### TASK DETAILS
Could you write out the records exactly as they are given?
Start of DATA SUPPLIED
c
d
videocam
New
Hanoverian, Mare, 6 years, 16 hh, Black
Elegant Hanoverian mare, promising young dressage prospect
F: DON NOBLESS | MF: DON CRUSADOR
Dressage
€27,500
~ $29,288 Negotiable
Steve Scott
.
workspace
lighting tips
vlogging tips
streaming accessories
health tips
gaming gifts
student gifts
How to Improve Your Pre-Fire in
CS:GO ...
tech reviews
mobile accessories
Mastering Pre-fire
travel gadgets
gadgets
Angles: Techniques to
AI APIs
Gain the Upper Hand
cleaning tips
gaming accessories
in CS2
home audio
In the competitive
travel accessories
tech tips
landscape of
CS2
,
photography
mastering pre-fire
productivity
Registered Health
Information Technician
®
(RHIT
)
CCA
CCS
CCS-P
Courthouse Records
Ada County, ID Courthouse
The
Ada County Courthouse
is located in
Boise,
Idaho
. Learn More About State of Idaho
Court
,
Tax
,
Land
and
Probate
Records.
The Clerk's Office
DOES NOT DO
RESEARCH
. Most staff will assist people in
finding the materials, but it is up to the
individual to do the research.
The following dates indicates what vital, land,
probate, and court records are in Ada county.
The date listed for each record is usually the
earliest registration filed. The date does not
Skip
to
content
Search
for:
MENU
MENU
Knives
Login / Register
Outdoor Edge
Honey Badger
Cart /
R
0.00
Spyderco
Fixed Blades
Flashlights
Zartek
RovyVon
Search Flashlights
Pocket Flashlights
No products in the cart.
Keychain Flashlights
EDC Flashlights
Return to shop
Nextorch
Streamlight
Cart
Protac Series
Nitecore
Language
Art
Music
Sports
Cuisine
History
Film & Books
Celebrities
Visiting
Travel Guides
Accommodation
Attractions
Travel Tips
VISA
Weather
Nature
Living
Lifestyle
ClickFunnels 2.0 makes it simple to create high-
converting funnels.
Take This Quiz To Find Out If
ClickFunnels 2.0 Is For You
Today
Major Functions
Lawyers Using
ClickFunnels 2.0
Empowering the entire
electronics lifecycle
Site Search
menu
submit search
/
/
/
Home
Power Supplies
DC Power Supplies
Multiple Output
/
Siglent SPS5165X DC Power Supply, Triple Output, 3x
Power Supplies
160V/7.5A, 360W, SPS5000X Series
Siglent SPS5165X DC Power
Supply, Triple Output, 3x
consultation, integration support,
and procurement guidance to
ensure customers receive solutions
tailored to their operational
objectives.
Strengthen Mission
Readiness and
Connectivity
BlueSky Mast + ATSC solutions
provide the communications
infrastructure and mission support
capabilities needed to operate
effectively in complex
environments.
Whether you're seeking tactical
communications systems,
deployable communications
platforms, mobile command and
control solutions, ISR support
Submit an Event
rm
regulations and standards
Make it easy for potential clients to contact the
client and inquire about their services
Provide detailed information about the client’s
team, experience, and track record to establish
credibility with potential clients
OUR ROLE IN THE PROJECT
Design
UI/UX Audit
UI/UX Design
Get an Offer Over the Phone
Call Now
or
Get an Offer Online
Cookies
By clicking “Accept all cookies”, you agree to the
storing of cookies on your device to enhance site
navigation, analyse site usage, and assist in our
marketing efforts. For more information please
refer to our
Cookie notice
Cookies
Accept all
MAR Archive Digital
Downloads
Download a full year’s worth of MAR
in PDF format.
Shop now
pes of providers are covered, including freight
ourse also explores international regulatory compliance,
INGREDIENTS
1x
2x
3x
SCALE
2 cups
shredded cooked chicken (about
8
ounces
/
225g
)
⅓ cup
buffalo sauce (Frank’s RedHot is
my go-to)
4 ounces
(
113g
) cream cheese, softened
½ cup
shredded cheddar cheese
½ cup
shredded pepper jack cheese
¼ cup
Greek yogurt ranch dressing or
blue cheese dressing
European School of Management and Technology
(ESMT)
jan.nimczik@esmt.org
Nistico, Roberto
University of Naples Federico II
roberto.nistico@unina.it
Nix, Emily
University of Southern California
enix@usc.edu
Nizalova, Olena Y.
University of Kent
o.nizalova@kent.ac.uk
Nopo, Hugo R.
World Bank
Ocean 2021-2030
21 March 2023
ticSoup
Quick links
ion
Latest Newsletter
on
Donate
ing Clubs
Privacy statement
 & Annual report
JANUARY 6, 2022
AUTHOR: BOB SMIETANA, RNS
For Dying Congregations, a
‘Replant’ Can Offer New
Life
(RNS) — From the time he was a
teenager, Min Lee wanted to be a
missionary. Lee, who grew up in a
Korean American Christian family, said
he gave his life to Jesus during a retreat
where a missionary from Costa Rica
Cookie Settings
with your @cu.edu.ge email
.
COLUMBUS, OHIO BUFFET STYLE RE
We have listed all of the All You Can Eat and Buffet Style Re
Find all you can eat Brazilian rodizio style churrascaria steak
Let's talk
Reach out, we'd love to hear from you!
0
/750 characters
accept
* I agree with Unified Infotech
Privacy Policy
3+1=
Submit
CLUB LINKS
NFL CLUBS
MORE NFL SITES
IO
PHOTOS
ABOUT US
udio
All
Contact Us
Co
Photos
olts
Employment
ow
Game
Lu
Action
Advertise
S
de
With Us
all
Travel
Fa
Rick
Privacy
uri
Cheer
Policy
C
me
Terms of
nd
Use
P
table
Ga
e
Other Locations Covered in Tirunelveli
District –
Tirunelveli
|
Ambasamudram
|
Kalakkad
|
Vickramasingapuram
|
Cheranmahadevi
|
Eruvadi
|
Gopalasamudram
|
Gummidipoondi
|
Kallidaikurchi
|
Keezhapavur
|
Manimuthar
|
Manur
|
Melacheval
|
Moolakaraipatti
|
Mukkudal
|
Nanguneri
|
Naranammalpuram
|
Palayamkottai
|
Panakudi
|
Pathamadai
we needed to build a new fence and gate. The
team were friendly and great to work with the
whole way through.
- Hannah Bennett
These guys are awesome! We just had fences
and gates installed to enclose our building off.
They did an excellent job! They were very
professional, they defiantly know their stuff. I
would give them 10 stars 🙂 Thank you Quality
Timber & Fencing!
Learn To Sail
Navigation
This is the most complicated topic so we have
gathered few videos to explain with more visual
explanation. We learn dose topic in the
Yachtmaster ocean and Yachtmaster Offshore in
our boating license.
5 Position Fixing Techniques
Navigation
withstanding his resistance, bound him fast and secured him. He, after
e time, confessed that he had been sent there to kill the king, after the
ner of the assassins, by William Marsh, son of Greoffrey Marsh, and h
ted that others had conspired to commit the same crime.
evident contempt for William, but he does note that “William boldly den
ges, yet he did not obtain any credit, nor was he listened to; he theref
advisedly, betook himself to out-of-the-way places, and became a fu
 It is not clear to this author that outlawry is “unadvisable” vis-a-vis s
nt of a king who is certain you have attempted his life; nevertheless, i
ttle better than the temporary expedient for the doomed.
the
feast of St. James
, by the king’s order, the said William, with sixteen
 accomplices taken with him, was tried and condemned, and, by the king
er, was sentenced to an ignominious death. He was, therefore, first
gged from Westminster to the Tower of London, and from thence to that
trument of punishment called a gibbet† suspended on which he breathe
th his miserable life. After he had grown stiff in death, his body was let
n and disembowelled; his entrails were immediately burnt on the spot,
End of DATA SUPPLIED
### SOLUTION
c
d
videocam
New
Hanoverian, Mare, 6 years, 16 hh, Black
Elegant Hanoverian mare, promising young dressage prospect
F: DON NOBLESS | MF: DON CRUSADOR
Dressage
€27,500
~ $29,288 Negotiable
Steve Scott
.
workspace
lighting tips
vlogging tips
streaming accessories
health tips
gaming gifts
student gifts
How to Improve Your Pre-Fire in
CS:GO ...
tech reviews
mobile accessories
Mastering Pre-fire
travel gadgets
gadgets
Angles: Techniques to
AI APIs
Gain the Upper Hand
cleaning tips
gaming accessories
in CS2
home audio
In the competitive
travel accessories
tech tips
landscape of
CS2
,
photography
mastering pre-fire
productivity
Registered Health
Information Technician
®
(RHIT
)
CCA
CCS
CCS-P
Courthouse Records
Ada County, ID Courthouse
The
Ada County Courthouse
is located in
Boise,
Idaho
. Learn More About State of Idaho
Court
,
Tax
,
Land
and
Probate
Records.
The Clerk's Office
DOES NOT DO
RESEARCH
. Most staff will assist people in
finding the materials, but it is up to the
individual to do the research.
The following dates indicates what vital, land,
probate, and court records are in Ada county.
The date listed for each record is usually the
earliest registration filed. The date does not
Skip
to
content
Search
for:
MENU
MENU
Knives
Login / Register
Outdoor Edge
Honey Badger
Cart /
R
0.00
Spyderco
Fixed Blades
Flashlights
Zartek
RovyVon
Search Flashlights
Pocket Flashlights
No products in the cart.
Keychain Flashlights
EDC Flashlights
Return to shop
Nextorch
Streamlight
Cart
Protac Series
Nitecore
Language
Art
Music
Sports
Cuisine
History
Film & Books
Celebrities
Visiting
Travel Guides
Accommodation
Attractions
Travel Tips
VISA
Weather
Nature
Living
Lifestyle
ClickFunnels 2.0 makes it simple to create high-
converting funnels.
Take This Quiz To Find Out If
ClickFunnels 2.0 Is For You
Today
Major Functions
Lawyers Using
ClickFunnels 2.0
Empowering the entire
electronics lifecycle
Site Search
menu
submit search
/
/
/
Home
Power Supplies
DC Power Supplies
Multiple Output
/
Siglent SPS5165X DC Power Supply, Triple Output, 3x
Power Supplies
160V/7.5A, 360W, SPS5000X Series
Siglent SPS5165X DC Power
Supply, Triple Output, 3x
consultation, integration support,
and procurement guidance to
ensure customers receive solutions
tailored to their operational
objectives.
Strengthen Mission
Readiness and
Connectivity
BlueSky Mast + ATSC solutions
provide the communications
infrastructure and mission support
capabilities needed to operate
effectively in complex
environments.
Whether you're seeking tactical
communications systems,
deployable communications
platforms, mobile command and
control solutions, ISR support
Submit an Event
rm
regulations and standards
Make it easy for potential clients to contact the
client and inquire about their services
Provide detailed information about the client’s
team, experience, and track record to establish
credibility with potential clients
OUR ROLE IN THE PROJECT
Design
UI/UX Audit
UI/UX Design
Get an Offer Over the Phone
Call Now
or
Get an Offer Online
Cookies
By clicking “Accept all cookies”, you agree to the
storing of cookies on your device to enhance site
navigation, analyse site usage, and assist in our
marketing efforts. For more information please
refer to our
Cookie notice
Cookies
Accept all
MAR Archive Digital
Downloads
Download a full year’s worth of MAR
in PDF format.
Shop now
pes of providers are covered, including freight
ourse also explores international regulatory compliance,
INGREDIENTS
1x
2x
3x
SCALE
2 cups
shredded cooked chicken (about
8
ounces
/
225g
)
⅓ cup
buffalo sauce (Frank’s RedHot is
my go-to)
4 ounces
(
113g
) cream cheese, softened
½ cup
shredded cheddar cheese
½ cup
shredded pepper jack cheese
¼ cup
Greek yogurt ranch dressing or
blue cheese dressing
European School of Management and Technology
(ESMT)
jan.nimczik@esmt.org
Nistico, Roberto
University of Naples Federico II
roberto.nistico@unina.it
Nix, Emily
University of Southern California
enix@usc.edu
Nizalova, Olena Y.
University of Kent
o.nizalova@kent.ac.uk
Nopo, Hugo R.
World Bank
Ocean 2021-2030
21 March 2023
ticSoup
Quick links
ion
Latest Newsletter
on
Donate
ing Clubs
Privacy statement
 & Annual report
JANUARY 6, 2022
AUTHOR: BOB SMIETANA, RNS
For Dying Congregations, a
‘Replant’ Can Offer New
Life
(RNS) — From the time he was a
teenager, Min Lee wanted to be a
missionary. Lee, who grew up in a
Korean American Christian family, said
he gave his life to Jesus during a retreat
where a missionary from Costa Rica
Cookie Settings
with your @cu.edu.ge email
.
COLUMBUS, OHIO BUFFET STYLE RE
We have listed all of the All You Can Eat and Buffet Style Re
Find all you can eat Brazilian rodizio style churrascaria steak
Let's talk
Reach out, we'd love to hear from you!
0
/750 characters
accept
* I agree with Unified Infotech
Privacy Policy
3+1=
Submit
CLUB LINKS
NFL CLUBS
MORE NFL SITES
IO
PHOTOS
ABOUT US
udio
All
Contact Us
Co
Photos
olts
Employment
ow
Game
Lu
Action
Advertise
S
de
With Us
all
Travel
Fa
Rick
Privacy
uri
Cheer
Policy
C
me
Terms of
nd
Use
P
table
Ga
e
Other Locations Covered in Tirunelveli
District –
Tirunelveli
|
Ambasamudram
|
Kalakkad
|
Vickramasingapuram
|
Cheranmahadevi
|
Eruvadi
|
Gopalasamudram
|
Gummidipoondi
|
Kallidaikurchi
|
Keezhapavur
|
Manimuthar
|
Manur
|
Melacheval
|
Moolakaraipatti
|
Mukkudal
|
Nanguneri
|
Naranammalpuram
|
Palayamkottai
|
Panakudi
|
Pathamadai
we needed to build a new fence and gate. The
team were friendly and great to work with the
whole way through.
- Hannah Bennett
These guys are awesome! We just had fences
and gates installed to enclose our building off.
They did an excellent job! They were very
professional, they defiantly know their stuff. I
would give them 10 stars 🙂 Thank you Quality
Timber & Fencing!
Learn To Sail
Navigation
This is the most complicated topic so we have
gathered few videos to explain with more visual
explanation. We learn dose topic in the
Yachtmaster ocean and Yachtmaster Offshore in
our boating license.
5 Position Fixing Techniques
Navigation
withstanding his resistance, bound him fast and secured him. He, after
e time, confessed that he had been sent there to kill the king, after the
ner of the assassins, by William Marsh, son of Greoffrey Marsh, and h
ted that others had conspired to commit the same crime.
evident contempt for William, but he does note that “William boldly den
ges, yet he did not obtain any credit, nor was he listened to; he theref
advisedly, betook himself to out-of-the-way places, and became a fu
 It is not clear to this author that outlawry is “unadvisable” vis-a-vis s
nt of a king who is certain you have attempted his life; nevertheless, i
ttle better than the temporary expedient for the doomed.
the
feast of St. James
, by the king’s order, the said William, with sixteen
 accomplices taken with him, was tried and condemned, and, by the king
er, was sentenced to an ignominious death. He was, therefore, first
gged from Westminster to the Tower of London, and from thence to that
trument of punishment called a gibbet† suspended on which he breathe
th his miserable life. After he had grown stiff in death, his body was let
n and disembowelled; his entrails were immediately burnt on the spot,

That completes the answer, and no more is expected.